Request » Pictures are to be left out, but please repeat each record exactly.
======== Records provided
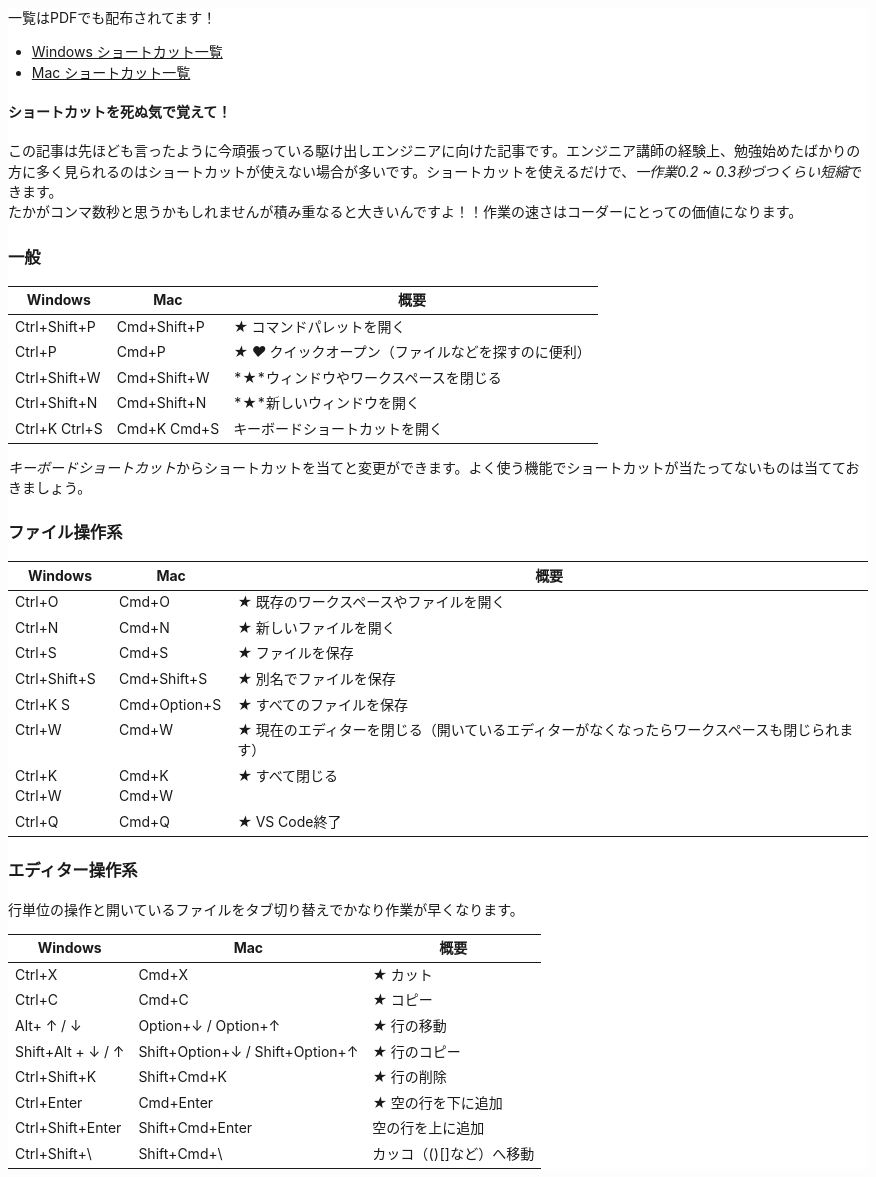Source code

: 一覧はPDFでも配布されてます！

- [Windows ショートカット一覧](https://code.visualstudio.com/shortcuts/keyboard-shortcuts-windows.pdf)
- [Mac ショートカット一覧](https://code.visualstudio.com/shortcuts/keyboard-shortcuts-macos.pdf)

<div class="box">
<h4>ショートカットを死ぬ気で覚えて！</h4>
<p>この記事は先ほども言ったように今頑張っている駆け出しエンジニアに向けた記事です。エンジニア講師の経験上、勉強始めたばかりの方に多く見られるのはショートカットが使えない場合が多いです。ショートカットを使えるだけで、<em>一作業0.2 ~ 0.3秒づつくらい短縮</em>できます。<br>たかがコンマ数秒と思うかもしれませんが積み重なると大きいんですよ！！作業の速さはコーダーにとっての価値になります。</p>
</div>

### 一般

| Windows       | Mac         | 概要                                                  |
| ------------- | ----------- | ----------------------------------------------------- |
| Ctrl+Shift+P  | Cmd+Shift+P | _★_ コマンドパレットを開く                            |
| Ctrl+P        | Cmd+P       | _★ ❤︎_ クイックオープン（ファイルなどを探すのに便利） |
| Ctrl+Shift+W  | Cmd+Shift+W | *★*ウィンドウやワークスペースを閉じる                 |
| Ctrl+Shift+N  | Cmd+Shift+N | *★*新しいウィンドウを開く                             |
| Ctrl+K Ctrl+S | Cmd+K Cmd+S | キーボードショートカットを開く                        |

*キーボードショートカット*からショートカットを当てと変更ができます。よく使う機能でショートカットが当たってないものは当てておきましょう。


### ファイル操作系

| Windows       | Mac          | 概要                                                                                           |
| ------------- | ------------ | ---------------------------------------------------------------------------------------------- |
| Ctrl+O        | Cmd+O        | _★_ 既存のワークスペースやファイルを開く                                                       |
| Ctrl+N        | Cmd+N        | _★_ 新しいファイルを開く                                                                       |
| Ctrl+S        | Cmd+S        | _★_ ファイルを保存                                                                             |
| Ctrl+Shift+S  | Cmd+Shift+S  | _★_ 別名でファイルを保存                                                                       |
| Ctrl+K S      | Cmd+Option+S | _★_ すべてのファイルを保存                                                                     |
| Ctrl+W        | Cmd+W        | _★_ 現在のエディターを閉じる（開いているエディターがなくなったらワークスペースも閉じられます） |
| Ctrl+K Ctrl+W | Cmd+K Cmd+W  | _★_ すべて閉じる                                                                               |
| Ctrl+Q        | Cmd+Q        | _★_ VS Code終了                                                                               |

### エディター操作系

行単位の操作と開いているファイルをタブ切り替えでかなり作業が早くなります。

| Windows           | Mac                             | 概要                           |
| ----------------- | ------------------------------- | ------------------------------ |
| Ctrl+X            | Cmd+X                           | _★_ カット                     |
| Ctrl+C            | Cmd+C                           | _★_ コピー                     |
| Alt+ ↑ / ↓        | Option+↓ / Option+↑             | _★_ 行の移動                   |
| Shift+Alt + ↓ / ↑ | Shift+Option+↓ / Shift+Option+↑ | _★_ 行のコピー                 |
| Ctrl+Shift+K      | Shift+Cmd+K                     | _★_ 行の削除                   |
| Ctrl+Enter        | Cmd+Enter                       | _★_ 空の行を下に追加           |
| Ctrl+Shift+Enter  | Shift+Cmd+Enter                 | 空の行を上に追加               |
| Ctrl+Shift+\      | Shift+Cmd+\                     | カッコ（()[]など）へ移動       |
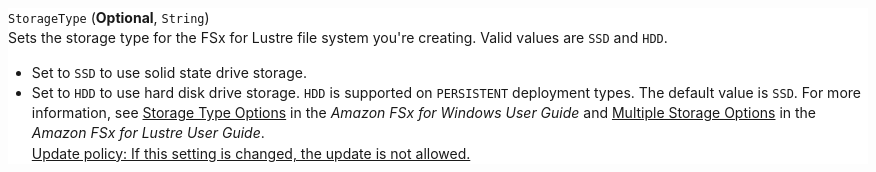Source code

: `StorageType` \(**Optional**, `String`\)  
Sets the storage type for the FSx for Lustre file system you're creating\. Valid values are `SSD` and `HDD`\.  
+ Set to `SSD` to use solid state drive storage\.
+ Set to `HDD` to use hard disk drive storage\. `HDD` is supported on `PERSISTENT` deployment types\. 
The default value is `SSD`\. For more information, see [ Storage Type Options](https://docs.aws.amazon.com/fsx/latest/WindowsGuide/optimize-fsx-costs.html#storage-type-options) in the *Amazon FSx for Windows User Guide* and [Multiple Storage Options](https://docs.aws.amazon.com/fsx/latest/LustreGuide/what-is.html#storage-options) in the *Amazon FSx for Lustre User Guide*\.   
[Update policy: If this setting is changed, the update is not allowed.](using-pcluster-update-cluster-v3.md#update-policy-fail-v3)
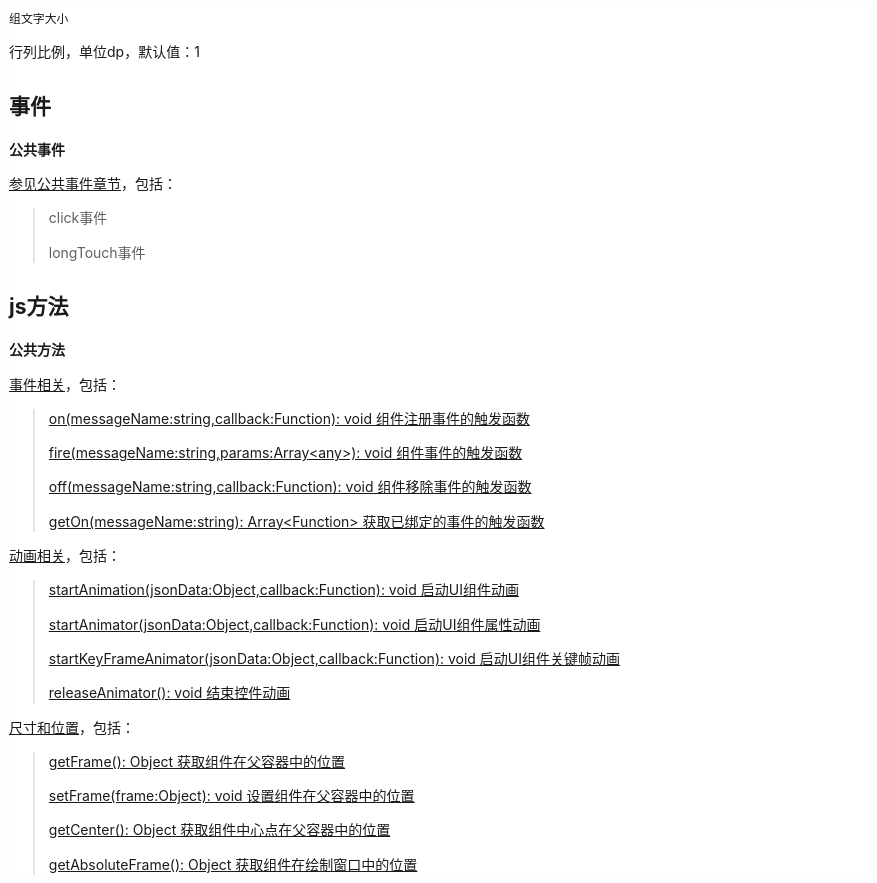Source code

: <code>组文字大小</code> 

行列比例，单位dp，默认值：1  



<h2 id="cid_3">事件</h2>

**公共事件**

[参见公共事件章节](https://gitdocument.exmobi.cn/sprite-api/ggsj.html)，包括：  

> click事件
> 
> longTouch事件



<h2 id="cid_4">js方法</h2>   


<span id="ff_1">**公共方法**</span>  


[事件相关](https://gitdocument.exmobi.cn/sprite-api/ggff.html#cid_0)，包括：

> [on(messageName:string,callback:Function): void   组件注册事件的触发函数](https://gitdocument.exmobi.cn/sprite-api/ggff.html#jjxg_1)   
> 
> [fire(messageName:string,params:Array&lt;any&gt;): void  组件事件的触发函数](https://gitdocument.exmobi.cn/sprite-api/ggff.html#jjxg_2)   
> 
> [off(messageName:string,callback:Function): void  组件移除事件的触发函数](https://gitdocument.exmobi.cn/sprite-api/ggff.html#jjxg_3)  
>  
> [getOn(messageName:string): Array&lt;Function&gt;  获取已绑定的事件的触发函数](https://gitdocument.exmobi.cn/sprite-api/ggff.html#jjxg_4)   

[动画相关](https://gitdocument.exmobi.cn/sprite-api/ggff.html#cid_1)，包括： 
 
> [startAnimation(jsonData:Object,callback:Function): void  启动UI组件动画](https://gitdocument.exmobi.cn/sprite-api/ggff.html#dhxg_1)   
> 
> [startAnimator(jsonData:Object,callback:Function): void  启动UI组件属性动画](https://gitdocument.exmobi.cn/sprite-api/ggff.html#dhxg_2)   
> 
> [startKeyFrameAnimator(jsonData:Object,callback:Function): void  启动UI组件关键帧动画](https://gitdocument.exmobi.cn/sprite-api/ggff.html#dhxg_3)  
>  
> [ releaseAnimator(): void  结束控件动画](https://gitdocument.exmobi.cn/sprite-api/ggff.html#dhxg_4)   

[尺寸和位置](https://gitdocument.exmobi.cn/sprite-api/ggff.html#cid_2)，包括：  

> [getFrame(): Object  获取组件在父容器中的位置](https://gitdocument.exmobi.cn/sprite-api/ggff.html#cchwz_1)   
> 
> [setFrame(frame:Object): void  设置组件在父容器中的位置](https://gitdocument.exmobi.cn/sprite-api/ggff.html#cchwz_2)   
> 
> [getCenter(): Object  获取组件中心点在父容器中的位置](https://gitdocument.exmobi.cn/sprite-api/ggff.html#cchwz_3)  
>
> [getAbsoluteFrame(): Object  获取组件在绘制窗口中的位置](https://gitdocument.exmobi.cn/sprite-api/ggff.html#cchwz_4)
================
Result for this exercise »
Source code

: 一覧はPDFでも配布されてます！

- [Windows ショートカット一覧](https://code.visualstudio.com/shortcuts/keyboard-shortcuts-windows.pdf)
- [Mac ショートカット一覧](https://code.visualstudio.com/shortcuts/keyboard-shortcuts-macos.pdf)

<div class="box">
<h4>ショートカットを死ぬ気で覚えて！</h4>
<p>この記事は先ほども言ったように今頑張っている駆け出しエンジニアに向けた記事です。エンジニア講師の経験上、勉強始めたばかりの方に多く見られるのはショートカットが使えない場合が多いです。ショートカットを使えるだけで、<em>一作業0.2 ~ 0.3秒づつくらい短縮</em>できます。<br>たかがコンマ数秒と思うかもしれませんが積み重なると大きいんですよ！！作業の速さはコーダーにとっての価値になります。</p>
</div>

### 一般

| Windows       | Mac         | 概要                                                  |
| ------------- | ----------- | ----------------------------------------------------- |
| Ctrl+Shift+P  | Cmd+Shift+P | _★_ コマンドパレットを開く                            |
| Ctrl+P        | Cmd+P       | _★ ❤︎_ クイックオープン（ファイルなどを探すのに便利） |
| Ctrl+Shift+W  | Cmd+Shift+W | *★*ウィンドウやワークスペースを閉じる                 |
| Ctrl+Shift+N  | Cmd+Shift+N | *★*新しいウィンドウを開く                             |
| Ctrl+K Ctrl+S | Cmd+K Cmd+S | キーボードショートカットを開く                        |

*キーボードショートカット*からショートカットを当てと変更ができます。よく使う機能でショートカットが当たってないものは当てておきましょう。


### ファイル操作系

| Windows       | Mac          | 概要                                                                                           |
| ------------- | ------------ | ---------------------------------------------------------------------------------------------- |
| Ctrl+O        | Cmd+O        | _★_ 既存のワークスペースやファイルを開く                                                       |
| Ctrl+N        | Cmd+N        | _★_ 新しいファイルを開く                                                                       |
| Ctrl+S        | Cmd+S        | _★_ ファイルを保存                                                                             |
| Ctrl+Shift+S  | Cmd+Shift+S  | _★_ 別名でファイルを保存                                                                       |
| Ctrl+K S      | Cmd+Option+S | _★_ すべてのファイルを保存                                                                     |
| Ctrl+W        | Cmd+W        | _★_ 現在のエディターを閉じる（開いているエディターがなくなったらワークスペースも閉じられます） |
| Ctrl+K Ctrl+W | Cmd+K Cmd+W  | _★_ すべて閉じる                                                                               |
| Ctrl+Q        | Cmd+Q        | _★_ VS Code終了                                                                               |

### エディター操作系

行単位の操作と開いているファイルをタブ切り替えでかなり作業が早くなります。

| Windows           | Mac                             | 概要                           |
| ----------------- | ------------------------------- | ------------------------------ |
| Ctrl+X            | Cmd+X                           | _★_ カット                     |
| Ctrl+C            | Cmd+C                           | _★_ コピー                     |
| Alt+ ↑ / ↓        | Option+↓ / Option+↑             | _★_ 行の移動                   |
| Shift+Alt + ↓ / ↑ | Shift+Option+↓ / Shift+Option+↑ | _★_ 行のコピー                 |
| Ctrl+Shift+K      | Shift+Cmd+K                     | _★_ 行の削除                   |
| Ctrl+Enter        | Cmd+Enter                       | _★_ 空の行を下に追加           |
| Ctrl+Shift+Enter  | Shift+Cmd+Enter                 | 空の行を上に追加               |
| Ctrl+Shift+\      | Shift+Cmd+\                     | カッコ（()[]など）へ移動       |
Source code

: `StorageType` \(**Optional**, `String`\)  
Sets the storage type for the FSx for Lustre file system you're creating\. Valid values are `SSD` and `HDD`\.  
+ Set to `SSD` to use solid state drive storage\.
+ Set to `HDD` to use hard disk drive storage\. `HDD` is supported on `PERSISTENT` deployment types\. 
The default value is `SSD`\. For more information, see [ Storage Type Options](https://docs.aws.amazon.com/fsx/latest/WindowsGuide/optimize-fsx-costs.html#storage-type-options) in the *Amazon FSx for Windows User Guide* and [Multiple Storage Options](https://docs.aws.amazon.com/fsx/latest/LustreGuide/what-is.html#storage-options) in the *Amazon FSx for Lustre User Guide*\.   
[Update policy: If this setting is changed, the update is not allowed.](using-pcluster-update-cluster-v3.md#update-policy-fail-v3)
Source code

: <code>组文字大小</code> 

行列比例，单位dp，默认值：1  



<h2 id="cid_3">事件</h2>

**公共事件**

[参见公共事件章节](https://gitdocument.exmobi.cn/sprite-api/ggsj.html)，包括：  

> click事件
> 
> longTouch事件



<h2 id="cid_4">js方法</h2>   


<span id="ff_1">**公共方法**</span>  


[事件相关](https://gitdocument.exmobi.cn/sprite-api/ggff.html#cid_0)，包括：

> [on(messageName:string,callback:Function): void   组件注册事件的触发函数](https://gitdocument.exmobi.cn/sprite-api/ggff.html#jjxg_1)   
> 
> [fire(messageName:string,params:Array&lt;any&gt;): void  组件事件的触发函数](https://gitdocument.exmobi.cn/sprite-api/ggff.html#jjxg_2)   
> 
> [off(messageName:string,callback:Function): void  组件移除事件的触发函数](https://gitdocument.exmobi.cn/sprite-api/ggff.html#jjxg_3)  
>  
> [getOn(messageName:string): Array&lt;Function&gt;  获取已绑定的事件的触发函数](https://gitdocument.exmobi.cn/sprite-api/ggff.html#jjxg_4)   

[动画相关](https://gitdocument.exmobi.cn/sprite-api/ggff.html#cid_1)，包括： 
 
> [startAnimation(jsonData:Object,callback:Function): void  启动UI组件动画](https://gitdocument.exmobi.cn/sprite-api/ggff.html#dhxg_1)   
> 
> [startAnimator(jsonData:Object,callback:Function): void  启动UI组件属性动画](https://gitdocument.exmobi.cn/sprite-api/ggff.html#dhxg_2)   
> 
> [startKeyFrameAnimator(jsonData:Object,callback:Function): void  启动UI组件关键帧动画](https://gitdocument.exmobi.cn/sprite-api/ggff.html#dhxg_3)  
>  
> [ releaseAnimator(): void  结束控件动画](https://gitdocument.exmobi.cn/sprite-api/ggff.html#dhxg_4)   

[尺寸和位置](https://gitdocument.exmobi.cn/sprite-api/ggff.html#cid_2)，包括：  

> [getFrame(): Object  获取组件在父容器中的位置](https://gitdocument.exmobi.cn/sprite-api/ggff.html#cchwz_1)   
> 
> [setFrame(frame:Object): void  设置组件在父容器中的位置](https://gitdocument.exmobi.cn/sprite-api/ggff.html#cchwz_2)   
> 
> [getCenter(): Object  获取组件中心点在父容器中的位置](https://gitdocument.exmobi.cn/sprite-api/ggff.html#cchwz_3)  
>
> [getAbsoluteFrame(): Object  获取组件在绘制窗口中的位置](https://gitdocument.exmobi.cn/sprite-api/ggff.html#cchwz_4)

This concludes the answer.